海外拠点開設セレモニー成功の3つのポイント
本事例から得られた、海外でのセレモニーイベントを成功させるためのポイントは、以下の3点があげられます。
POINT01現地の商慣習に合わせた柔軟なコミュニケーション
現地で一般的に使用されているコミュニケーションツールを活用し、相手が理解しやすい形で情報を伝えることが重要です。テキストだけでなく、写真や図を用いた視覚的な情報提供も有効です。
POINT02相手国の文化を尊重したプログラム設計
現地の文化や習慣を理解し、それを尊重したプログラム構成を行うことで、参加者の満足度を高めることができます。食事やセレモニーの演出など、細部にまで配慮することが重要です。
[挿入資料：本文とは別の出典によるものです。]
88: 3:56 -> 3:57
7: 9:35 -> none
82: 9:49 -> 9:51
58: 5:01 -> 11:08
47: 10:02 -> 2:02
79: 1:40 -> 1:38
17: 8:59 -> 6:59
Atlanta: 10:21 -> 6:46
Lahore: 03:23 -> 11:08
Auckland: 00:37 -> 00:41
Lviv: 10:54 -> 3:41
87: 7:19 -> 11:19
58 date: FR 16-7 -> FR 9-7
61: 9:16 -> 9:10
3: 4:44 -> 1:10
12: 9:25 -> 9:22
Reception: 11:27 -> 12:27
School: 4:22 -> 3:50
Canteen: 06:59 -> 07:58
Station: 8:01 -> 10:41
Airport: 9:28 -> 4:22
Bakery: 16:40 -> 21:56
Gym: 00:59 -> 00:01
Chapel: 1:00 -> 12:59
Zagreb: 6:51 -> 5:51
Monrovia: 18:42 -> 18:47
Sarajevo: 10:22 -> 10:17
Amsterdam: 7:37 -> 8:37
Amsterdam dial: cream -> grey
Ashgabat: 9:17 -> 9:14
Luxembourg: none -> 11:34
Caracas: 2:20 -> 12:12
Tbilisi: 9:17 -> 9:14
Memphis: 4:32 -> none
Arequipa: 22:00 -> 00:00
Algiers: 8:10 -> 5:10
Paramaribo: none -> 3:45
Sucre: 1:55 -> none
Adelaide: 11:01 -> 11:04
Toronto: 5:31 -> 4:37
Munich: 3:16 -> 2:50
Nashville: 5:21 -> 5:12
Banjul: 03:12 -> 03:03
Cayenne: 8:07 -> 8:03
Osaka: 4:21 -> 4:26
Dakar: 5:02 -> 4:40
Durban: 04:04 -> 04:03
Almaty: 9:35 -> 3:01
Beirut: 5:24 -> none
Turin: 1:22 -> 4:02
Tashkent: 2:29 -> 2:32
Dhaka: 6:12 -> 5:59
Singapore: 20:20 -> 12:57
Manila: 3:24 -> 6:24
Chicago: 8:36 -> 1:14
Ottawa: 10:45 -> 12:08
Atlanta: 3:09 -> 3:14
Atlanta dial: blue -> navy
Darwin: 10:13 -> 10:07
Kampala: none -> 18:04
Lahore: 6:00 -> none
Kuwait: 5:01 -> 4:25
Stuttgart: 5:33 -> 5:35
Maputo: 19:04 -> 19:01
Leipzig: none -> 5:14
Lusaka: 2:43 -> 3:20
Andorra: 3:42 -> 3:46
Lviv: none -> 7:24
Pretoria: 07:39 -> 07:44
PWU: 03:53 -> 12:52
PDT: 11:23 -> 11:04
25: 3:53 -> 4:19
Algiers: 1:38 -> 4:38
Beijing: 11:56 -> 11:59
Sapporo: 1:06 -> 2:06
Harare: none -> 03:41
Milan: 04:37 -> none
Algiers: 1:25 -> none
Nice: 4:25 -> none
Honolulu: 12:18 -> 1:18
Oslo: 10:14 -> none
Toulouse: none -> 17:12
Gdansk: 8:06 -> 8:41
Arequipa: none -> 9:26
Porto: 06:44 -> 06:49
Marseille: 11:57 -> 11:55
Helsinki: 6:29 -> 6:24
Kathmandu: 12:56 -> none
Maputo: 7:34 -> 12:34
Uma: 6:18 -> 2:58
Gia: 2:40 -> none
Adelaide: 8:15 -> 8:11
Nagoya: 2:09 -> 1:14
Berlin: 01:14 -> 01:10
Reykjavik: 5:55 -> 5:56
POINT03グローバルネットワークを活かした協業体制
現地拠点と本社または他拠点が明確な役割分担のもとで協業することで、効率的かつ質の高いイベント運営が可能となります。各拠点の強みを活かした体制構築が成功の鍵となります。
まとめ
海外でのセレモニーイベントを成功させるには、単なる言語対応だけでなく、文化・商慣習への深い理解が不可欠です。本事例のように、現地の文化を尊重したプログラム設計、現地の商慣習に合わせたコミュニケーション、そしてグローバルネットワークを活かした協業体制が、成功への重要な要素となります。
グローバルネットワークを活用した大規模プロジェクトの企画・開催は、JTBの強みです。JTBは世界中で現地の文化に配慮したイベントを開催し、クライアントにご満足いただける運営体制を提供しています。今後もこの強みを活かし、多様な国際イベントの実現をサポートしてまいります。